The OP has supplied a data frame with only one row. Therefore, it is unclear what the expected result is in case of multiple rows with varying number of words in text
. Is it required that
- the resulting columns contain the same number of words (if sufficient words are available), or,
- each row is split up separately?
Solution for case 1
If the requirement is that each column should contain the same number of words across all rows (if sufficient words are available), the row with the most words determines the distribution. Columns of rows with less words are filled up from the left (left aligned).
library(data.table)
n_brks <- 5L
setDT(DT)[, strsplit(Text, "\\s"), by = ID][
, paste(V1, collapse = " "), by = .(ID, cut(rowid(ID), n_brks))][
, dcast(.SD, ID ~ rowid(ID, prefix = "Text"), fill = "", value.var = "V1")]
ID Text1 Text2 Text3 Text4 Text5
1: 1 This is a very long piece of string. This contains many lines.
2: 2 This is a very long piece of string. It contains one or two more words.
3: 3 Short text
4: 4 Shorter
Columns Text1
to Text4
contain the same number of words (3 each) for rows 1 and 2. The rows with less words than columns are fill up from the left.
Data
library(data.table)
DT <- fread(
'ID Text
1 "This is a very long piece of string. This contains many lines."
2 "This is a very long piece of string. It contains one or two more words."
3 "Short text"
4 "Shorter"')
Explanation
After coersion to data.table, the text in each row is split up at word boundaries and returned in long format (which might be seen as equivalent to a time series):
n_brks <- 5L
setDT(DT)[, strsplit(Text, "\\s"), by = ID]
ID V1
1: 1 This
2: 1 is
3: 1 a
4: 1 very
5: 1 long
6: 1 piece
7: 1 of
8: 1 string.
9: 1 This
10: 1 contains
11: 1 many
12: 1 lines.
13: 2 This
14: 2 is
15: 2 a
16: 2 very
17: 2 long
18: 2 piece
19: 2 of
20: 2 string.
21: 2 It
22: 2 contains
23: 2 one
24: 2 or
25: 2 two
26: 2 more
27: 2 words.
28: 3 Short
29: 3 text
30: 4 Shorter
ID V1
Then the words are concatenated again using a computed grouping variable which uses the cut()
function on the rowdid()
numbering to create n_brks
chunks:
setDT(DT)[, strsplit(Text, "\\s"), by = ID][
, paste(V1, collapse = " "), by = .(ID, cut(rowid(ID), n_brks))]
ID cut V1
1: 1 (0.986,3.8] This is a
2: 1 (3.8,6.6] very long piece
3: 1 (6.6,9.4] of string. This
4: 1 (9.4,12.2] contains many lines.
5: 2 (0.986,3.8] This is a
6: 2 (3.8,6.6] very long piece
7: 2 (6.6,9.4] of string. It
8: 2 (9.4,12.2] contains one or
9: 2 (12.2,15] two more words.
10: 3 (0.986,3.8] Short text
11: 4 (0.986,3.8] Shorter
Finally, this result is reshaped again from long into wide format to create the expected result. The column headers are created by the rowid()
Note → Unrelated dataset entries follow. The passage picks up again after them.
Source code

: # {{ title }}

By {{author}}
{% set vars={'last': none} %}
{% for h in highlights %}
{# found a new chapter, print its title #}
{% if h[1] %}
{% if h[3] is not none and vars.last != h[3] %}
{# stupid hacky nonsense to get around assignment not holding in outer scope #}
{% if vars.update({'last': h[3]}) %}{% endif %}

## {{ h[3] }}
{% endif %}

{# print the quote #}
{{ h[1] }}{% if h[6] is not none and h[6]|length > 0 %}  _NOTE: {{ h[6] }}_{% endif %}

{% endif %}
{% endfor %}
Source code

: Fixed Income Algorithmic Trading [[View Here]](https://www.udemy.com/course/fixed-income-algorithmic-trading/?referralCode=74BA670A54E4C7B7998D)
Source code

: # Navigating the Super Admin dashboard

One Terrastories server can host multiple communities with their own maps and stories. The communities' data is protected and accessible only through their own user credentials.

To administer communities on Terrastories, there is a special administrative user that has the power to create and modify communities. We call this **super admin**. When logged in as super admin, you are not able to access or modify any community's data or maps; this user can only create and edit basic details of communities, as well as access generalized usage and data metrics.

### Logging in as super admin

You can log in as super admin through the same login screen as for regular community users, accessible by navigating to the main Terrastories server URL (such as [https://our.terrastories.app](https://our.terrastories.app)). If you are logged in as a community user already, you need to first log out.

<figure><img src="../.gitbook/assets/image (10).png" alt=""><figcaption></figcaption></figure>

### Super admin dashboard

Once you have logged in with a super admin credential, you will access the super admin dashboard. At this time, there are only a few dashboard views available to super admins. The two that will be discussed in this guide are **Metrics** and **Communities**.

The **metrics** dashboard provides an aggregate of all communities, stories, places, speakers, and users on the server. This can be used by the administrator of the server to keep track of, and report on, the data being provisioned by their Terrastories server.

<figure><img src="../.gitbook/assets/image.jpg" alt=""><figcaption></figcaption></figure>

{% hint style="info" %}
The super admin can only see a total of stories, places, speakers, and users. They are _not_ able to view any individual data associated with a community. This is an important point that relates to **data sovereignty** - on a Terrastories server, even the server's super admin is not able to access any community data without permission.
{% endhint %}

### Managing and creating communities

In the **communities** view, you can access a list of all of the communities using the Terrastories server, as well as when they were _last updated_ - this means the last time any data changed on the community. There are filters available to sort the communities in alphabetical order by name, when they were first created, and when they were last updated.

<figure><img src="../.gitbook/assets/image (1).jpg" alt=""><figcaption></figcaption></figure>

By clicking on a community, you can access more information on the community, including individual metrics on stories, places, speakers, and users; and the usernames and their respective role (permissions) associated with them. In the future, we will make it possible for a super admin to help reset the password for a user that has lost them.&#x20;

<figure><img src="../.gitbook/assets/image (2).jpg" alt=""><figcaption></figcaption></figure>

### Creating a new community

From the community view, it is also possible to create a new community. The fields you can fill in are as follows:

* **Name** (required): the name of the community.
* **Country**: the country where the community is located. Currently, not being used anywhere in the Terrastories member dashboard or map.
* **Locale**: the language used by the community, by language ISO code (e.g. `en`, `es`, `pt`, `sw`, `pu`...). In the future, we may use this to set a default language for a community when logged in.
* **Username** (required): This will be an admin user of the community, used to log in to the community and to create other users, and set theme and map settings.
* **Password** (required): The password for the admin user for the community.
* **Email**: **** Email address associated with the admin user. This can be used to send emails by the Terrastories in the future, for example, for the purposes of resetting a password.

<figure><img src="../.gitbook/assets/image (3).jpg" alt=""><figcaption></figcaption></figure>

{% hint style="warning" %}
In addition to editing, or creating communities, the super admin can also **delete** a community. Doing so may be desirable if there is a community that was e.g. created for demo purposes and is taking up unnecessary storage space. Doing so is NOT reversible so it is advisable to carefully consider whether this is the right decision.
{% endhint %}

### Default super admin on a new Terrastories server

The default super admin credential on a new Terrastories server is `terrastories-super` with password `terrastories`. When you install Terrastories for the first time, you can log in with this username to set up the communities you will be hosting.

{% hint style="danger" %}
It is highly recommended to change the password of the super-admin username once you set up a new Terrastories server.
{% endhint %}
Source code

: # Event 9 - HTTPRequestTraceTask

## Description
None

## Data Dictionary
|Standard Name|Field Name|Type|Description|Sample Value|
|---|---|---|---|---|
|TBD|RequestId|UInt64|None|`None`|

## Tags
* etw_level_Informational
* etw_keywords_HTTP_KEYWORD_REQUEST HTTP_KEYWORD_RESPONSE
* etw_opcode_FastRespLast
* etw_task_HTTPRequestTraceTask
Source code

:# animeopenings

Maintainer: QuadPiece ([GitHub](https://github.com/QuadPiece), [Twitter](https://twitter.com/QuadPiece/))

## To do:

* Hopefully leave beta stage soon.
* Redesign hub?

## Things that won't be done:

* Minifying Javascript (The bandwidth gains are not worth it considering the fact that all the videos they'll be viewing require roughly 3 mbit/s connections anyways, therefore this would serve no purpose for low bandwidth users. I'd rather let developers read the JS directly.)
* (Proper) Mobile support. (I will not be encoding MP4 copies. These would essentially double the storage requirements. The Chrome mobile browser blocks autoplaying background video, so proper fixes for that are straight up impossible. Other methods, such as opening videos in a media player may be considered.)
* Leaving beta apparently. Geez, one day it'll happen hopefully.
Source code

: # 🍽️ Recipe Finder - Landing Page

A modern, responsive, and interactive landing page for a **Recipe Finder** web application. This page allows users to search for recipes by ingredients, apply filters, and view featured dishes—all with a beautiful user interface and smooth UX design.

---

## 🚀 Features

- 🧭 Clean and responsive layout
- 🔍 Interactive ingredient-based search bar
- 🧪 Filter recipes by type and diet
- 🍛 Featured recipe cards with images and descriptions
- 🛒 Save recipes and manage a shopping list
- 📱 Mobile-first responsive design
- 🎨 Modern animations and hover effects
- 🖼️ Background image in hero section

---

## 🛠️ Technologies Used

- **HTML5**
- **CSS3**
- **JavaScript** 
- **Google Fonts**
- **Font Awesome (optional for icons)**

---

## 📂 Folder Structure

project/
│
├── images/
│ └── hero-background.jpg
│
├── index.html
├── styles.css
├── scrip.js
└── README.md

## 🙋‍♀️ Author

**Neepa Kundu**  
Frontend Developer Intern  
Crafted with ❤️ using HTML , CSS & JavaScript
function and missing values are replaced by ""
:
setDT(DT)[, strsplit(Text, "\\s"), by = ID][
, paste(V1, collapse = " "), by = .(ID, cut(rowid(ID), n_brks))][
, dcast(.SD, ID ~ rowid(ID, prefix = "Text"), fill = "", value.var = "V1")]
Solution for case 2
If the requirement is that each row individually should be split up and the words distributed evenly, the number of words in each column will vary from column to column. Rows with less words than columns will have one word per column at most.
The solution for this case is a modification of Jaaps's suggestion:
library(data.table)
n_brks <- 5L
setDT(DT)[, strsplit(Text, "\\s"), by = ID][
, ri := cut(seq_len(.N), n_brks), by = ID][
, paste(V1, collapse = " "), by = .(ID, ri)][
, dcast(.SD, ID ~ rowid(ID, prefix = "Text"), fill = "", value.var = "V1")]
ID Text1 Text2 Text3 Text4 Text5
1: 1 This is a very long piece of string. This contains many lines.
2: 2 This is a very long piece of string. It contains one or two more words.
3: 3 Short text
4: 4 Shorter
Now, the number of words in each column is varying by row. E.g., columns Text2
to Text4
have 2 words each in row 1 and 3 words each in row 2. The 2 words of row 3 are placed in separate columns.